A stream is a collection of topics that you can manage as a group by:

  1. Setting security policies that apply to all topics in that stream
  2. Setting a default number of partitions for each new topic that is created in the stream
  3. Set a time-to-live for messages in every topic in the stream

You can find more information about MapR Streams concepts in the documentation.

On your Mapr Cluster or Sandbox run the following commands:

	maprcli stream create -path /apps/druid -produceperm p -consumeperm p -topicperm p
	maprcli stream topic create -path /apps/druid -topic wikiticker -partitions 3

See the documentation at http://maprdocs.mapr.com/51/MapR_Streams/security.html for more information about the security settings.

Adapt the number of partitions in the topic to your deployment.

Install and use MapR Kafka utilities

Install the mapr-kafka package on your cluster :

	yum install mapr-kafka

Open one other terminal windows and run the producer and consumer kafka utilities using the following commands:

Consumer

	/opt/mapr/kafka/kafka-0.9.0/bin/kafka-console-consumer.sh --topic /apps/druid:wikiticker --new-consumer --bootstrap-server this.will.be.ignored:9092 

The consumer window will be used to follow the messages sent to the /apps/druid:wikiticker topic. Note that with MapR Streams the name of the topic as given to the kafka-console-consume.sh program includes the full path name of the string as well as the topic in the stream.

Install Imply

First, in your favorite terminal, download and unpack the release archive.

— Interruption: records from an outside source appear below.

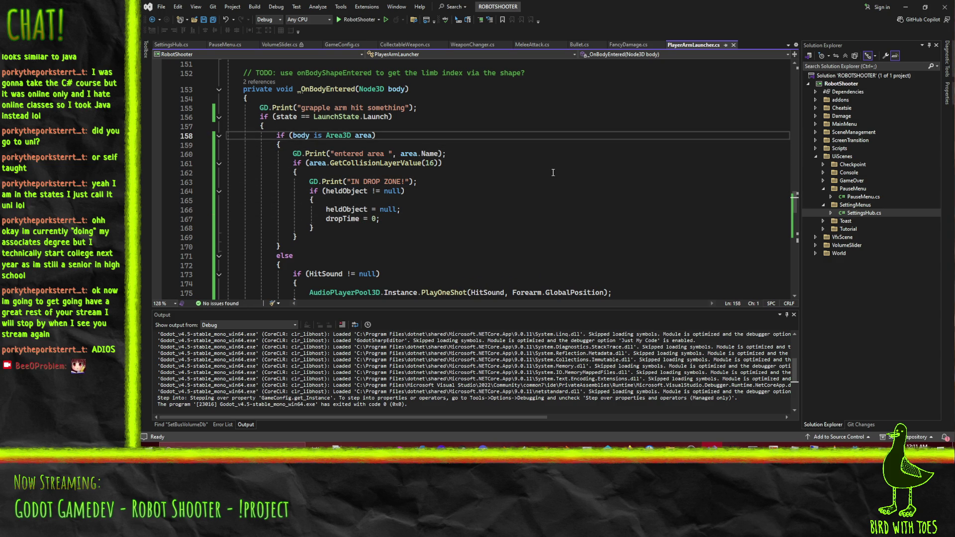
pyautogui.press('shift+Down')
pyautogui.press('shift+Down')
pyautogui.press('shift+Down')
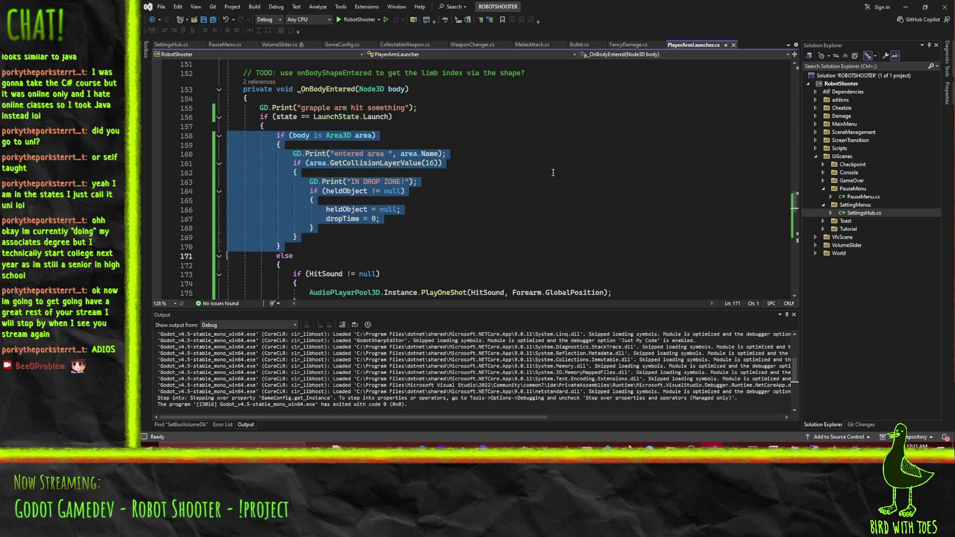
pyautogui.press('Delete')
pyautogui.press('shift+Down')
pyautogui.press('shift+Down')
pyautogui.press('shift+Down')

	curl -O https://static.imply.io/release/imply-1.3.0.tar.gz
	tar -xzf imply-1.3.0.tar.gz

Add MapR Streams Dependencies

Druid, and Imply Analytics Platform, are packaged with Kafka Client library. To be able to use MapR Streams, you need to replace Kafka library by MapR Streams ones:

cd ./imply-1.3.0/dist/druid/extensions/druid-kafka-indexing-service/
mkdir backup_kafka_lib
mv kafka-clients-0.9.0.1.jar  ./backup_kafka_lib/

cp /opt/mapr/kafka/kafka-0.9.0/libs/kafka-clients-0.9.0.0-mapr-1607.jar .
cp /opt/mapr/lib/hadoop-common-2.7.0.jar .
cp /opt/mapr/lib/mapr-streams-5.2.0-mapr.jar .
cp /opt/mapr/lib/maprdb-5.2.0-mapr.jar .
cp /opt/mapr/lib/maprfs-5.2.0-mapr.jar .
cp /opt/mapr/lib/ojai-1.1.jar .

Adapt the version numbers to your MapR version. Note that you can also use symlinks instead of copy.

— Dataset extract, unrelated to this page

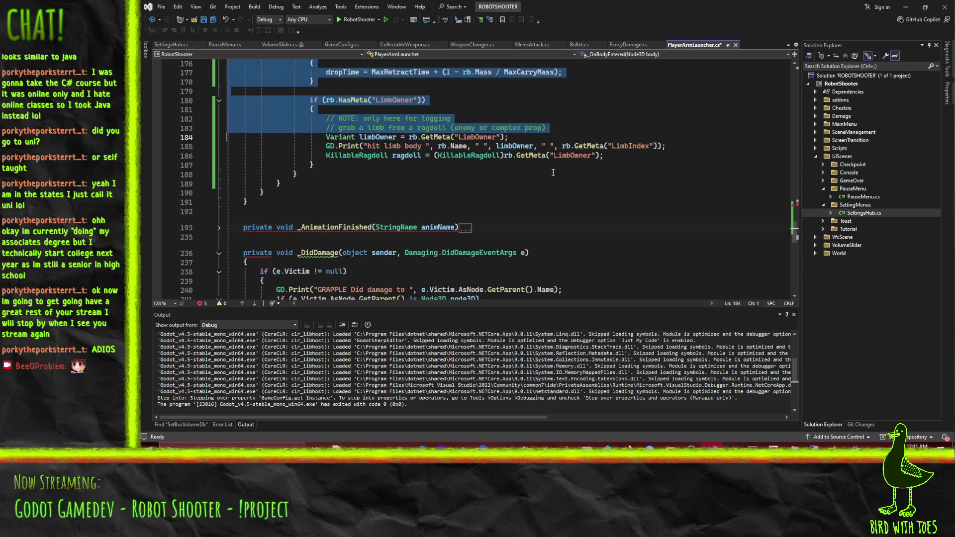
pyautogui.press('shift+Down')
pyautogui.press('shift+Down')
pyautogui.press('shift+Down')
pyautogui.press('shift+Tab')
pyautogui.press('Escape')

Your folder druid-kafka-indexing-service now looks like:

.
|-- backup_kafka_lib
|   `-- kafka-clients-0.9.0.1.jar
|-- druid-kafka-indexing-service-0.9.1.1.jar
|-- hadoop-common-2.7.0.jar
|-- kafka-clients-0.9.0.0-mapr-1607.jar
|-- lz4-1.3.0.jar -> ../.././lib/lz4-1.3.0.jar
|-- maprdb-5.2.0-mapr.jar
|-- maprfs-5.2.0-mapr.jar
|-- mapr-streams-5.2.0-mapr.jar
|-- ojai-1.1.jar
|-- slf4j-api-1.7.6.jar
`-- snappy-java-1.1.1.7.jar

Start Imply

Next, you'll need to start up Imply, which includes Druid, Pivot, and ZooKeeper. You can use the included supervise program to start everything with a single command:

cd ./imply-1.3.0/
bin/supervise -c conf/supervise/quickstart.conf

You should see a log message printed out for each service that starts up. You can view detailed logs for any service by looking in the var/sv/ directory using another terminal.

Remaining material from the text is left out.